── SUPPLIED MATERIAL ──

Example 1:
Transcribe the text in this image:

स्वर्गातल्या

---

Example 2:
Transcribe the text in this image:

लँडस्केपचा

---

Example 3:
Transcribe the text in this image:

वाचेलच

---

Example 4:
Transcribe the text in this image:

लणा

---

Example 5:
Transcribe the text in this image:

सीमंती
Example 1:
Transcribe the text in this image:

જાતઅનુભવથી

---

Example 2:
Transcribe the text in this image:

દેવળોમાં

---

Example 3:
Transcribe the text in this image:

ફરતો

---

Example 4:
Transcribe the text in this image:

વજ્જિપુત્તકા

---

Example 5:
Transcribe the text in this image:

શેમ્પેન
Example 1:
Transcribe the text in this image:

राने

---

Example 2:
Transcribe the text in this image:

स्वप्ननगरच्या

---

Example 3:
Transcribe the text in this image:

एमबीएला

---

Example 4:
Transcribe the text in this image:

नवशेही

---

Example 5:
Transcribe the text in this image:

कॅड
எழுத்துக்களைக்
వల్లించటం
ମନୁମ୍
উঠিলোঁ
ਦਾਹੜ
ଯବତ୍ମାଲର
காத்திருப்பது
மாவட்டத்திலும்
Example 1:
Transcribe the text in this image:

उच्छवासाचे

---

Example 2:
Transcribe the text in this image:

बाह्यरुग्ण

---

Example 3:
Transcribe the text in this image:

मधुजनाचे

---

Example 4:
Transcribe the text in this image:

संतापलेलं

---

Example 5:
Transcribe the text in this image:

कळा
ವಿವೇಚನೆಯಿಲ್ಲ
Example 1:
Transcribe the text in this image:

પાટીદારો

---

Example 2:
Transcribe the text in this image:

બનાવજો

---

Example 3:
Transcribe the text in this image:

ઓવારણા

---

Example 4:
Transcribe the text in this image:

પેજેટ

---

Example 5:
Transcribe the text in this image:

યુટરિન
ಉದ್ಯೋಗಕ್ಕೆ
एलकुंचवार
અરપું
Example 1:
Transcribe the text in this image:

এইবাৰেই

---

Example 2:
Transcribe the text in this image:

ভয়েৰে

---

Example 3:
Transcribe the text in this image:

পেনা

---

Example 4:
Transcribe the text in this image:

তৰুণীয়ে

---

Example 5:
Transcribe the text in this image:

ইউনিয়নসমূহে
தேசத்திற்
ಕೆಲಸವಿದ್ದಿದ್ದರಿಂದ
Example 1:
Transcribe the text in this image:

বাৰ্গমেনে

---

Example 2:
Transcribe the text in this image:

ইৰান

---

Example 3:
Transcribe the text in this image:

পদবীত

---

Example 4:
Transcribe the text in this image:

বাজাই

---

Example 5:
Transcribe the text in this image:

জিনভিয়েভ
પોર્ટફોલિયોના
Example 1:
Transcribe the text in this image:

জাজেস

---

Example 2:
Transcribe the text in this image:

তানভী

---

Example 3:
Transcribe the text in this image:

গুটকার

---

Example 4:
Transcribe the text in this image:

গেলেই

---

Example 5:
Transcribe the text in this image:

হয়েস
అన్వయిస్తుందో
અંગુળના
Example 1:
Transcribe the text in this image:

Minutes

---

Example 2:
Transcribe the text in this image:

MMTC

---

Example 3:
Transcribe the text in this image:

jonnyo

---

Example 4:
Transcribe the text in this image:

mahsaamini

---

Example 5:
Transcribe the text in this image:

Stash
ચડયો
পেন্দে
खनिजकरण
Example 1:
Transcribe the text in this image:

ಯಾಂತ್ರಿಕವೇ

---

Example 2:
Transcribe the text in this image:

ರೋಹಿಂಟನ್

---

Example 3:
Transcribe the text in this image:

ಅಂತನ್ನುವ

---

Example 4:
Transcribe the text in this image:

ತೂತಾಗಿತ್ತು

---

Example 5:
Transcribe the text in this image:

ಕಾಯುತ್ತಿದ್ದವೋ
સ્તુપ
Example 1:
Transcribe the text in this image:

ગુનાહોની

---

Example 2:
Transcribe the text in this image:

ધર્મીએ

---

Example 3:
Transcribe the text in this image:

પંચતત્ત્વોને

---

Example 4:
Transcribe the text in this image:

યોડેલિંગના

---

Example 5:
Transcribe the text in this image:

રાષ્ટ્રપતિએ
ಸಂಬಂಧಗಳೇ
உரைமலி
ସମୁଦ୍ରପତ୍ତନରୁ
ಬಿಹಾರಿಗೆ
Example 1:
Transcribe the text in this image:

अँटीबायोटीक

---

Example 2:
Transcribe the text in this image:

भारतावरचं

───

Copy out the entries above without altering a single character.

(FINISHED TASK):
Example 1:
Transcribe the text in this image:

स्वर्गातल्या

---

Example 2:
Transcribe the text in this image:

लँडस्केपचा

---

Example 3:
Transcribe the text in this image:

वाचेलच

---

Example 4:
Transcribe the text in this image:

लणा

---

Example 5:
Transcribe the text in this image:

सीमंती
Example 1:
Transcribe the text in this image:

જાતઅનુભવથી

---

Example 2:
Transcribe the text in this image:

દેવળોમાં

---

Example 3:
Transcribe the text in this image:

ફરતો

---

Example 4:
Transcribe the text in this image:

વજ્જિપુત્તકા

---

Example 5:
Transcribe the text in this image:

શેમ્પેન
Example 1:
Transcribe the text in this image:

राने

---

Example 2:
Transcribe the text in this image:

स्वप्ननगरच्या

---

Example 3:
Transcribe the text in this image:

एमबीएला

---

Example 4:
Transcribe the text in this image:

नवशेही

---

Example 5:
Transcribe the text in this image:

कॅड
எழுத்துக்களைக்
వల్లించటం
ମନୁମ୍
উঠিলোঁ
ਦਾਹੜ
ଯବତ୍ମାଲର
காத்திருப்பது
மாவட்டத்திலும்
Example 1:
Transcribe the text in this image:

उच्छवासाचे

---

Example 2:
Transcribe the text in this image:

बाह्यरुग्ण

---

Example 3:
Transcribe the text in this image:

मधुजनाचे

---

Example 4:
Transcribe the text in this image:

संतापलेलं

---

Example 5:
Transcribe the text in this image:

कळा
ವಿವೇಚನೆಯಿಲ್ಲ
Example 1:
Transcribe the text in this image:

પાટીદારો

---

Example 2:
Transcribe the text in this image:

બનાવજો

---

Example 3:
Transcribe the text in this image:

ઓવારણા

---

Example 4:
Transcribe the text in this image:

પેજેટ

---

Example 5:
Transcribe the text in this image:

યુટરિન
ಉದ್ಯೋಗಕ್ಕೆ
एलकुंचवार
અરપું
Example 1:
Transcribe the text in this image:

এইবাৰেই

---

Example 2:
Transcribe the text in this image:

ভয়েৰে

---

Example 3:
Transcribe the text in this image:

পেনা

---

Example 4:
Transcribe the text in this image:

তৰুণীয়ে

---

Example 5:
Transcribe the text in this image:

ইউনিয়নসমূহে
தேசத்திற்
ಕೆಲಸವಿದ್ದಿದ್ದರಿಂದ
Example 1:
Transcribe the text in this image:

বাৰ্গমেনে

---

Example 2:
Transcribe the text in this image:

ইৰান

---

Example 3:
Transcribe the text in this image:

পদবীত

---

Example 4:
Transcribe the text in this image:

বাজাই

---

Example 5:
Transcribe the text in this image:

জিনভিয়েভ
પોર્ટફોલિયોના
Example 1:
Transcribe the text in this image:

জাজেস

---

Example 2:
Transcribe the text in this image:

তানভী

---

Example 3:
Transcribe the text in this image:

গুটকার

---

Example 4:
Transcribe the text in this image:

গেলেই

---

Example 5:
Transcribe the text in this image:

হয়েস
అన్వయిస్తుందో
અંગુળના
Example 1:
Transcribe the text in this image:

Minutes

---

Example 2:
Transcribe the text in this image:

MMTC

---

Example 3:
Transcribe the text in this image:

jonnyo

---

Example 4:
Transcribe the text in this image:

mahsaamini

---

Example 5:
Transcribe the text in this image:

Stash
ચડયો
পেন্দে
खनिजकरण
Example 1:
Transcribe the text in this image:

ಯಾಂತ್ರಿಕವೇ

---

Example 2:
Transcribe the text in this image:

ರೋಹಿಂಟನ್

---

Example 3:
Transcribe the text in this image:

ಅಂತನ್ನುವ

---

Example 4:
Transcribe the text in this image:

ತೂತಾಗಿತ್ತು

---

Example 5:
Transcribe the text in this image:

ಕಾಯುತ್ತಿದ್ದವೋ
સ્તુપ
Example 1:
Transcribe the text in this image:

ગુનાહોની

---

Example 2:
Transcribe the text in this image:

ધર્મીએ

---

Example 3:
Transcribe the text in this image:

પંચતત્ત્વોને

---

Example 4:
Transcribe the text in this image:

યોડેલિંગના

---

Example 5:
Transcribe the text in this image:

રાષ્ટ્રપતિએ
ಸಂಬಂಧಗಳೇ
உரைமலி
ସମୁଦ୍ରପତ୍ତନରୁ
ಬಿಹಾರಿಗೆ
Example 1:
Transcribe the text in this image:

अँटीबायोटीक

---

Example 2:
Transcribe the text in this image:

भारतावरचं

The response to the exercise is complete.